“De qualquer forma, não se torne um estranho.” Scott Street – Phoebe Bridgers

Por: Késsia Carolaine

Desço do ônibus já com aquela sensação que me traz a dualidade: eu me sinto em casa e ao mesmo tempo é um lugar completamente novo para mim. Atravesso a ponte e ouço o ranger do ferro que me leva há alguns anos atrás. Eu amava vir pra cá, seja sozinha ou acompanhada. Aquela avenida é muito especial para mim. Saindo do devaneio, percebo que estou chegando na esquina da rua onde a minha casa está, aquela sensação de conforto, alegria e paz me invade de imediato. É como se eu estivesse chegando na casa de minha avó, sendo recebida com um café quentinho e uma broa de fubá. 

Chegando em casa, a sensação de aconchego vai embora um pouco… Alguma coisa está diferente, será que mudaram as plantas do lugar? A horta está cheia de mato também; a cozinha está com utensílios novos. Quando vejo minha mãe no sofá, esses pensamentos inquietantes se dissipam da minha mente. Dou-lhe um abraço e batemos um papo de cinco minutinhos. Tenho que guardar minhas malas e de repente paro por um instante. Agora a casa tem dois quartos vazios, em qual deles devo dormir? Aquele que era dos meus irmãos ou aquele que sempre me acolheu, foi meu refúgio durante anos da minha vida? Decido ir para o quarto que era dos meus irmãos, já que está repaginado.

Na tarde do dia seguinte, decido dar uma volta pela cidade a pé. Coloco uma roupa confortável, pego meu telefone, meus fones de ouvido e saio de casa. No aplicativo de música, coloco no aleatório e por alguma coincidência, os primeiros acordes de Scott Street invadem meus ouvidos. “passando pela Rua Scott me sentindo como uma estranha…” Engraçado o que a nostalgia faz com as pessoas. Constantemente me pego relembrando as diversas vezes que eu brincava aqui, nesta rua, achando que meu joelho ralado era o fim do mundo. Ao crescer e nos darmos conta da vida adulta, um machucado físico não equivale a um por cento das dores e das percepções de estar crescendo. 

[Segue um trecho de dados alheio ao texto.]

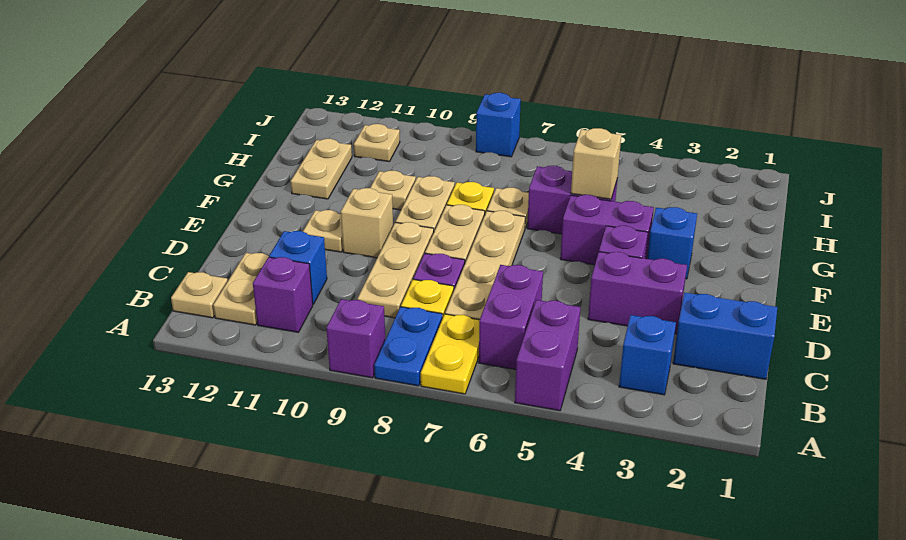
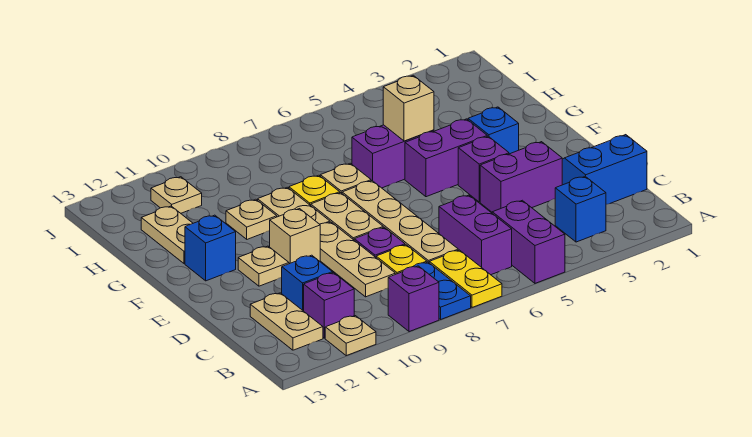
tan 1x1 plate [171,272,228,318] -> tan 1x1 plate moved to [325,316,376,356]
blue 1x1 brick [476,93,521,157] -> blue 1x1 brick moved to [185,215,236,281]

Voltando dos meus devaneios, me vejo quase no centro da cidade. Quantas memórias e cenas começaram a disparar na minha mente. Olho para o lado e vejo a biblioteca que eu tanto amava. Incontáveis horas que eu passava olhando livro por livro. Diversas idas naquele lugar para estudar para alguma prova ou fazer trabalhos escolares. Volto minha atenção para aquela praça e como se tivéssemos combinado, vejo minhas amigas de longa data chegando ali. Sabe aquela sensação de lar? Foi o sentimento que me invadiu quando as vi. 

“ Você sente vergonha quando escuta meu nome?”. É neste trecho que eu paro a música para começar a engatar uma conversa com minhas amigas. Engraçado, parece que a música está fazendo um paralelo com as coisas que estou vivendo hoje. Nos sentamos em um banco da praça e a conversa começa com aqueles clichês de “Como vai a vida em outra cidade?”, “E a faculdade como está indo?”. Até que em um certo momento, as conversas de praxe começam a se tornar perguntas do tipo: “Vocês se lembram quando a gente vai pra cá e ficávamos jogando conversa fora?, “Vocês se lembram daquela vez que…” Neste momento parece que estamos assistindo um filme mas nossas cabeças, cujas memórias são o plot da história. É, eu realmente senti falta delas. 

Depois de algumas horas revisitando nosso passado, decido dar continuidade à minha caminhada. Dou play na música novamente e deixo meus pensamentos irem longe, e quando volto para casa, passo por um caminho diferente. Me sinto uma intrusa nessa cidade. Tudo está diferente e ao mesmo tempo tudo está igual. A volta para a minha casa é cheia de turbulências na minha mente. Eu que sou uma pessoa que pensa demais e analisa demais as situações, não consigo compreender como essa dualidade pode existir. Um lugar que eu nasci, cresci e vivi por anos está igual e diferente? Isto é meio que impossível, não é? 

Chegando em casa, vou direto para o quarto que deixei minhas coisas. De repente sinto um clique na minha cabeça. Sim, esta cidade está igual e diferente ao mesmo tempo, mas uma coisa que mudou, tal qual as estações do ano, foi eu. Parece que vivi mais de cinco anos em apenas um. Que loucura! Apesar disso, das mudanças em mim, do futuro que me aguarda e do passado que deixei para trás, eu espero e desejo que uma coisa não mude… Que eu não me torne uma estranha.